Original poster: Jim Lux <jimlux@xxxxxxxxxxxxx>

At 09:30 AM 9/20/2005, Tesla list wrote:
Original poster: "Gary Peterson" <gary@xxxxxxxxxxxx>


Original poster: "Antonio Carlos M. de Queiroz" <acmdq@xxxxxxxxxx>

Interesting to see that some people was already at that time seeing that
something
was terribly wrong...

Tesla's analog is incorrect:

...
Tesla
    I will explain it by an analogue.
    Suppose that the earth were an elastic bag filled with water.  My
transmitter is equivalent to a pump.  I put it on a point of the globe,
and work my little piston so as to create a disturbance of that water.
 . . .
Tesla forgets that the "water" sent into the ground is charged, and so is
attracted back to the oppositely charged top terminal (and coil) of his
transmitter. It then does NOT spread through all the Earth, but stays
concentrated around the transmitter.

In Tesla's analogy the water is not charged, it IS the charge. In other words, the water represents Earth's background DC electrostatic potential, which is already spread throughout all the Earth. In operation, a grounded non-sparking Tesla coil transmitter creates a local disturbance in this charge. The disturbance manifests itself as an annular distortion of the background field around the transmitters ground terminal. At a point in time when a measurement of the e-field component of the EM field at the ground terminal shows zero volts above the background potential (see www.tfcbooks.com/special/images/system.gif), other measurements will show it rising in intensity until a point 1/4 wavelength (1/4 λ) away from the ground terminal is reached (axial projection). From there the e-field diminishes in intensity until, at 1/2 wavelength from the terminal, it again shows zero. At a measurement point approximately one wavelength away from the ground terminal, an induced e-field once again begins to emerge above the background field, again increasing in intensity until a second maxima is reached at 1 1/4 wavelength away from the oscillator. With a sufficiently powerful transmitter this phenomenon repeats itself over and over until the antipode is reached, at which point reflection takes place and the transmitted energy begins to travel back to its point of origin in the reverse direction.


Gary Peterson

A couple problems:
1) that wavelength thing... It assumes uniform propagation speed, which is hardly the case, particularly for propagation over a boundary.
2) The earth isn't a smooth uniform sphere, so the paths aren't symmetric
3) Sufficiently powerful transmitter doesn't have much to do with it, although that will affect the detectability.
4) There's no reflection at the antipodes (which doesn't really exist anyway, because of #1 and #2), the wave just keeps on going and eventually gets back to the start.
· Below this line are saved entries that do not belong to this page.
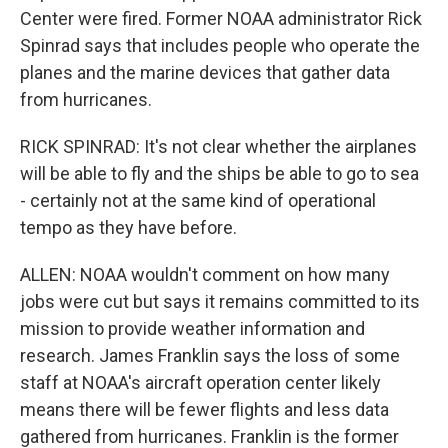
Center were fired. Former NOAA administrator Rick
Spinrad says that includes people who operate the
planes and the marine devices that gather data
from hurricanes.
RICK SPINRAD: It's not clear whether the airplanes
will be able to fly and the ships be able to go to sea
- certainly not at the same kind of operational
tempo as they have before.
ALLEN: NOAA wouldn't comment on how many
jobs were cut but says it remains committed to its
mission to provide weather information and
research. James Franklin says the loss of some
staff at NOAA's aircraft operation center likely
means there will be fewer flights and less data
gathered from hurricanes. Franklin is the former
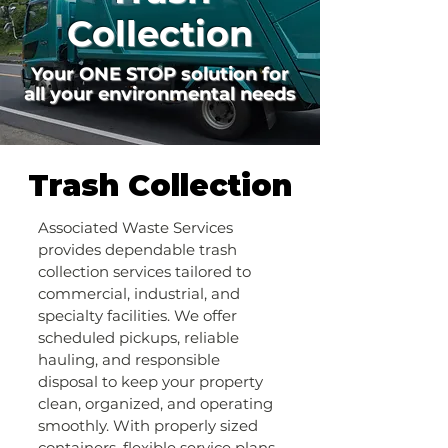
Collection
Your ONE STOP solution for
all your environmental needs
Trash Collection
Associated Waste Services
provides dependable trash
collection services tailored to
commercial, industrial, and
specialty facilities. We offer
scheduled pickups, reliable
hauling, and responsible
disposal to keep your property
clean, organized, and operating
smoothly. With properly sized
containers, flexible service plans,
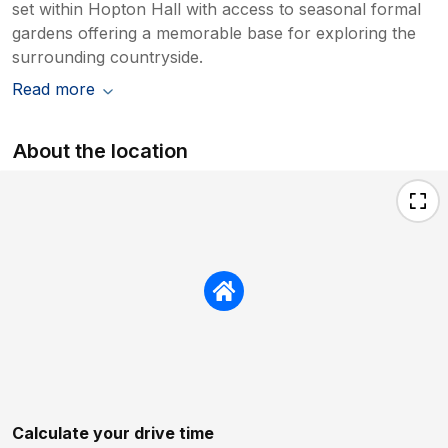
set within Hopton Hall with access to seasonal formal
gardens offering a memorable base for exploring the
surrounding countryside.
Read more
About the location
Calculate your drive time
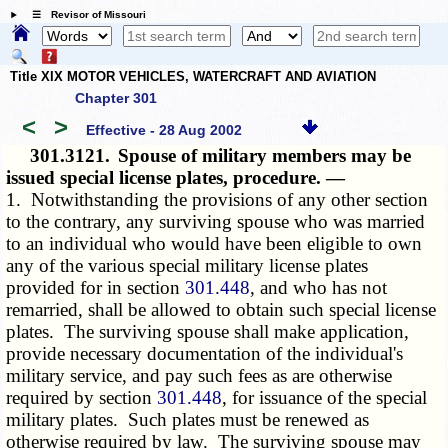
☰ Revisor of Missouri
Title XIX MOTOR VEHICLES, WATERCRAFT AND AVIATION
Chapter 301
<
>
Effective - 28 Aug 2002
301.3121.
Spouse of military members may be
issued special license plates, procedure. —
1. Notwithstanding the provisions of any other section
to the contrary, any surviving spouse who was married
to an individual who would have been eligible to own
any of the various special military license plates
provided for in section
301.448
, and who has not
remarried, shall be allowed to obtain such special license
plates. The surviving spouse shall make application,
provide necessary documentation of the individual's
military service, and pay such fees as are otherwise
required by section
301.448
, for issuance of the special
military plates. Such plates must be renewed as
otherwise required by law. The surviving spouse may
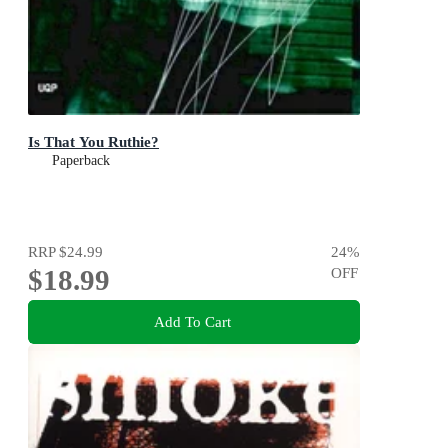
Is That You Ruthie?
Paperback
RRP
$24.99
24
%
$18.99
OFF
Add To Cart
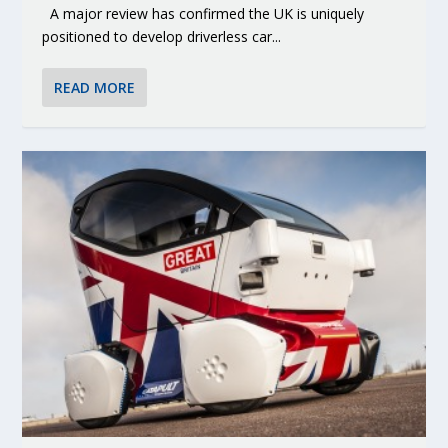
A major review has confirmed the UK is uniquely
positioned to develop driverless car...
READ MORE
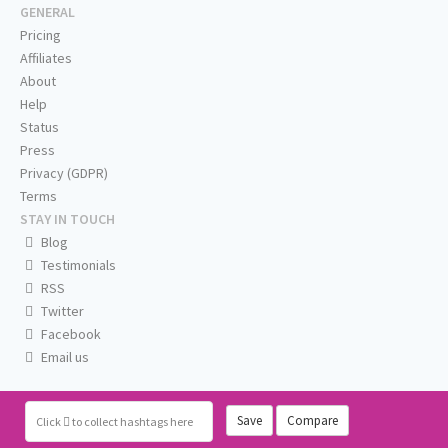
GENERAL
Pricing
Affiliates
About
Help
Status
Press
Privacy (GDPR)
Terms
STAY IN TOUCH
Blog
Testimonials
RSS
Twitter
Facebook
Email us
Save
Compare
Click
to collect hashtags here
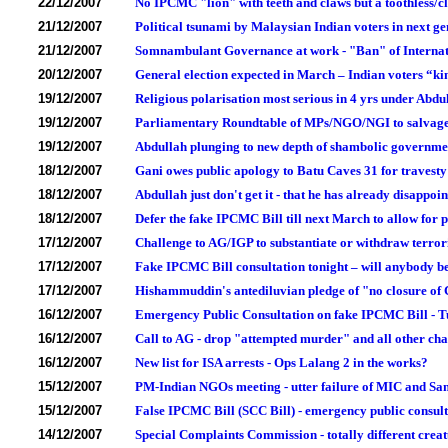
22/12/2007
No IPCMC "lion" with teeth and claws but a toothless/
21/12/2007
Political tsunami by Malaysian Indian voters in next ge
21/12/2007
Somnambulant Governance at work - "Ban" of Internat
20/12/2007
General election expected in March – Indian voters “ki
19/12/2007
Religious polarisation most serious in 4 yrs under Abd
19/12/2007
Parliamentary Roundtable of MPs/NGO/NGI to salvag
19/12/2007
Abdullah plunging to new depth of shambolic govern
18/12/2007
Gani owes public apology to Batu Caves 31 for travesty o
18/12/2007
Abdullah just don't get it - that he has already disappo
18/12/2007
Defer the fake IPCMC Bill till next March to allow for 
17/12/2007
Challenge to AG/IGP to substantiate or withdraw terror
17/12/2007
Fake IPCMC Bill consultation tonight – will anybody b
17/12/2007
Hishammuddin's antediluvian pledge of "no closure of
16/12/2007
Emergency Public Consultation on fake IPCMC Bill - 
16/12/2007
Call to AG - drop "attempted murder" and all other ch
16/12/2007
New list for ISA arrests - Ops Lalang 2 in the works?
15/12/2007
PM-Indian NGOs meeting - utter failure of MIC and Samy
15/12/2007
False IPCMC Bill (SCC Bill) - emergency public consu
14/12/2007
Special Complaints Commission - totally different cre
The latter effect is widely noted as "long path" propagation on radio transmissions. You get two copies of the transmitted signal, separated in time by the differential propagation delay for the short way and long way.

In any case, the propagation around the earth (at whatever frequency) is sufficiently non-uniform and lossy that you're not going to get any significant standing waves. No "ringing like a bell"